Oggi gli autori propongono la potenziale esistenza di una nuova classe di molecole, mai osservate in natura, che sarebbero ampiamente diffuse nel mezzo interstellare. Per dimostrare che queste molecole potrebbero comporre l’universo nelle sue parti più profonde – il mezzo interstellare – gli scienziati hanno esaminato in che modo piccoli ammassi di atomi di ferro potrebbero legarsi a molecole più lunghe di carbonio, combinando ferro e carbonio. Qui una rappresentazione di queste molecole complesse.

Molecole complesse, con lunghe catene di atomi di carbonio, potrebbero formarsi nello spazio. Un esempio è il C60 buckminsterfullerene, qui rappresentato, una struttura con 60 atomi di carbonio (foto: NASA/JPL-Caltech).

L’ipotesi sarebbe fondata, dato che già studi recenti hanno mostrato che nel mezzo interstellare, dove regnano temperature bassissime, agglomerati di atomi di ferro congelati potrebbero agire come attrattori di altre molecole di carbonio, dando vita a nuovi legami.

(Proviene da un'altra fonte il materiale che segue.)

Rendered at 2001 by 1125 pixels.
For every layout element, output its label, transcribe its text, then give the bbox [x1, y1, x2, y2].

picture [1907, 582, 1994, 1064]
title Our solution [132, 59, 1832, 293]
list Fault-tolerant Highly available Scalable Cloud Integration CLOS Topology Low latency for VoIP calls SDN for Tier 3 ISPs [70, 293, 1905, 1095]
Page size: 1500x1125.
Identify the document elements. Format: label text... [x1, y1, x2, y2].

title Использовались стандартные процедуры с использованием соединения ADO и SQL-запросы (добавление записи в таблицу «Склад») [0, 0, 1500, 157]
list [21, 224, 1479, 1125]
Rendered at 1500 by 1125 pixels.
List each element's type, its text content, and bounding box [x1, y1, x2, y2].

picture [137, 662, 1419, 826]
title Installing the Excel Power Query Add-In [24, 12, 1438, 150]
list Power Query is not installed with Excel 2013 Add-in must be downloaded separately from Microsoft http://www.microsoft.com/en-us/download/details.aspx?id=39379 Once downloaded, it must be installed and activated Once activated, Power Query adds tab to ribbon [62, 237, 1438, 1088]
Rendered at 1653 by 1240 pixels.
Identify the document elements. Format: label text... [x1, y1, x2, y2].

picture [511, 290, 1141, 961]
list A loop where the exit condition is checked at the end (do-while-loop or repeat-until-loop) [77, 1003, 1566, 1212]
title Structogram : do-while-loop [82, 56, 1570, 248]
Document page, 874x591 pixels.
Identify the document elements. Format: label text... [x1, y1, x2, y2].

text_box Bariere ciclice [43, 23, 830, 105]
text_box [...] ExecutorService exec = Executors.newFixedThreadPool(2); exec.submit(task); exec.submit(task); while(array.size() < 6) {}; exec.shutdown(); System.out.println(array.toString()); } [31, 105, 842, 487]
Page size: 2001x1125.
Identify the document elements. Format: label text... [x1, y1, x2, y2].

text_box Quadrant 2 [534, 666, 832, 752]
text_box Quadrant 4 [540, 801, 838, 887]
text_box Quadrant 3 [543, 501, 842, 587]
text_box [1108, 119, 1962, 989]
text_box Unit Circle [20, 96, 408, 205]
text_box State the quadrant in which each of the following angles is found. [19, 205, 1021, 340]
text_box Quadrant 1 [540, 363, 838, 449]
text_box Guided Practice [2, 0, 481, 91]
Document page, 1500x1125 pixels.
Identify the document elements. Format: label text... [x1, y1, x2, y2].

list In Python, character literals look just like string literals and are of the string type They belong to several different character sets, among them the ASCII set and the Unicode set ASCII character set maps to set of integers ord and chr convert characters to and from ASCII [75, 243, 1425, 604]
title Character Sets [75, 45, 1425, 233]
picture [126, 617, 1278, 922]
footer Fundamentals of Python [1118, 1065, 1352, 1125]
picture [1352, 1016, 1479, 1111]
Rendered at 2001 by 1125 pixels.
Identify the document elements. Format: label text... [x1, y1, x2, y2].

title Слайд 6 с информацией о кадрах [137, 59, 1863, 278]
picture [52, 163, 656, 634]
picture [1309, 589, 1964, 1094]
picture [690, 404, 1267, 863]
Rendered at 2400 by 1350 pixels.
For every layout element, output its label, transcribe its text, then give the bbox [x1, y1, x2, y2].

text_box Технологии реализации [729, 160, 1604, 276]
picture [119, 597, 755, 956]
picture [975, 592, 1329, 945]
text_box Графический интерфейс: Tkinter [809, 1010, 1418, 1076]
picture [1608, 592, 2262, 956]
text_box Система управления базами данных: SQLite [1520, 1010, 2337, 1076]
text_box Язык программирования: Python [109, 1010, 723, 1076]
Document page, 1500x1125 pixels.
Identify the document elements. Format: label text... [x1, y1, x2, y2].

E c’è una ragione per cui queste nuove molecole sarebbero sfuggite alle osservazioni. “Abbiamo calcolato”, sottolinea Pilarasetty Tarakeshwar, primo autore del paper, “in che modo potrebbe apparire lo spettro di queste molecole e abbismo trovato che hanno delle firme spettroscopiche quasi identiche alle molecole composte di catene di carbonio senza alcun atomo di ferro”. Per questo precedenti osservazioni, secondo l’autore, potrebbero aver ignorato la presenza del ferro.

La ricerca aiuterebbe a capire anche un’altra questione, finora rimasta senza spiegazioni. In generale catene di carbonio con più di 9 atomi sono considerate instabili. Tuttavia osservazioni del mezzo interstellare hanno rilevato la presenza di catene con un maggior numero di questi atomi. “Catene di carbonio più lunghe – aggiunge l’autore Peter Busecksono stabilizzate dall’aggiunta dei gruppi di ferro”. Questa nuova struttura rappresenterebbe una nuova forma per molecole più complesse, presenti nello spazio, come idrocarburi policiclici aromatici, di cui il naftalene – il principale costituente della naftalina – è un esempio classico. “Il nostro lavoro”, conclude Frank Timmes, coautore dello studio, “fornisce nuovi indizi per riempire l’ampio gap fra le molecole che contengono al massimo nove atomi di carbonio e quelle più complesse, come il C60 buckminsterfullerene, una struttura con 60 atomi di carbonio scoperta soltanto nel 1985.